食道がんステージⅣaで放射線と抗がん剤の治療を受けてから約2年半(30ヶ月)が経過した。

 

 

以前、治療の副作用や後遺症についてブログに書いたことがある(↑)が、その時に気になっていた軽度の食道狭窄(喉のつかえ感)はいつの間にか無くなった。CT画像で心臓の周りに囲いのように見えていた心嚢水貯留も殆ど目立たなくなった。つまり、治療前と全く同じ身体に戻った、と言いたいところだが、そういうことでもない。

 

先日、市役所から健康診断の結果「貴方は生活習慣病のリスクが高いので是非アドバイスしたい」というお手紙を頂いた。

 

そう言えば、食道がんの治療を行った年はケモラジ後の救済手術を行う/行わないでドタバタしていたので健康診断の結果は殆ど見ていない。翌年は下咽頭にがんが見つかった時期なので、この時も健康診断の結果はあまり見ていない。今年は市役所から警告の手紙を頂いたので改めて結果を見てみると、HやLの警告マークがあちこちにあり、何やらマズそうな雰囲気。そこで手元に残っていた食道がん治療前2年間と治療後の3年間の結果を見比べて見ると大きく変化している項目が幾つかあることに気付く。

 

□体重/BMI

 

治療終了2ヶ月後の結果を見ると体重は前年から約9kg減っていたが、翌年にはほぼ元に戻り、今は逆に治療前より増えている。これは治療の影響で体重が減ったので、以前はあまり食べなかった間食を増やし、そのままリバウンドしてしまったためだ。今、BMIは25~26で軽度の肥満に区分されるが、この位の方が良いという話もあるのでBMIを減らす目的での減量は考えていない。

########################################

(担当課題 1): 本文に名前が出てくる体の部位をすべて挙げてください。
(担当課題 2): 本文によると、治療終了2ヶ月後の健康診断で、体重は前年から約何kg減っていましたか。
(担当課題 3): 本文のうち、「先日、市役所から健康診断の結」で始まり「目が幾つかあることに気付く。」で終わる部分を、一字一句変えずに書き出してください。

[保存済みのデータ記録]
########################################

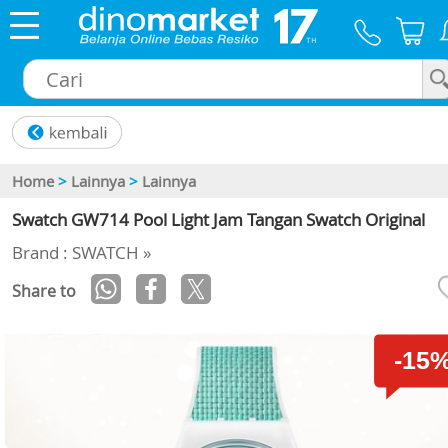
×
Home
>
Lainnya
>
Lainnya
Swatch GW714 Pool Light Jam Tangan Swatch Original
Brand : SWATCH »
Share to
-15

########################################

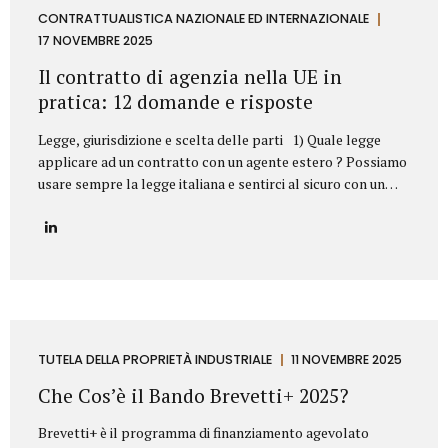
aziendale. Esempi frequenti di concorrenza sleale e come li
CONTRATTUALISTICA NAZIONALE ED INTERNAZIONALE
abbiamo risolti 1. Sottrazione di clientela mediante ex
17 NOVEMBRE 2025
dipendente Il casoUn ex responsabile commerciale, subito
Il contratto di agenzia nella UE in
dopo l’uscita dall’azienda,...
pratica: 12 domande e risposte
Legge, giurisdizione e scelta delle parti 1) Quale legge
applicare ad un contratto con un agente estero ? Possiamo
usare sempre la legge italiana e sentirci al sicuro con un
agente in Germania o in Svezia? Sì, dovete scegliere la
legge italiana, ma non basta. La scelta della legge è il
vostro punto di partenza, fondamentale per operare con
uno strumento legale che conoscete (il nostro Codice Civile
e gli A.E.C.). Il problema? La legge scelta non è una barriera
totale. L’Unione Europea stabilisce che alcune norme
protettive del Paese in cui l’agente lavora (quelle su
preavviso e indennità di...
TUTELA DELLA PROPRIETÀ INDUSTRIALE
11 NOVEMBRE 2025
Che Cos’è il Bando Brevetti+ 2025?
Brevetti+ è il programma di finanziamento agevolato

########################################

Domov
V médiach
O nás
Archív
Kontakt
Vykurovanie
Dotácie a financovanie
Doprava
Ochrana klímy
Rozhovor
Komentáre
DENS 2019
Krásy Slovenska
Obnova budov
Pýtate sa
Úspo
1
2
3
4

########################################

(解答欄 1): 食道、喉、心臓、心嚢、下咽頭

(解答欄 2): 約9kgです。

(解答欄 3):
先日、市役所から健康診断の結果「貴方は生活習慣病のリスクが高いので是非アドバイスしたい」というお手紙を頂いた。

 

そう言えば、食道がんの治療を行った年はケモラジ後の救済手術を行う/行わないでドタバタしていたので健康診断の結果は殆ど見ていない。翌年は下咽頭にがんが見つかった時期なので、この時も健康診断の結果はあまり見ていない。今年は市役所から警告の手紙を頂いたので改めて結果を見てみると、HやLの警告マークがあちこちにあり、何やらマズそうな雰囲気。そこで手元に残っていた食道がん治療前2年間と治療後の3年間の結果を見比べて見ると大きく変化している項目が幾つかあることに気付く。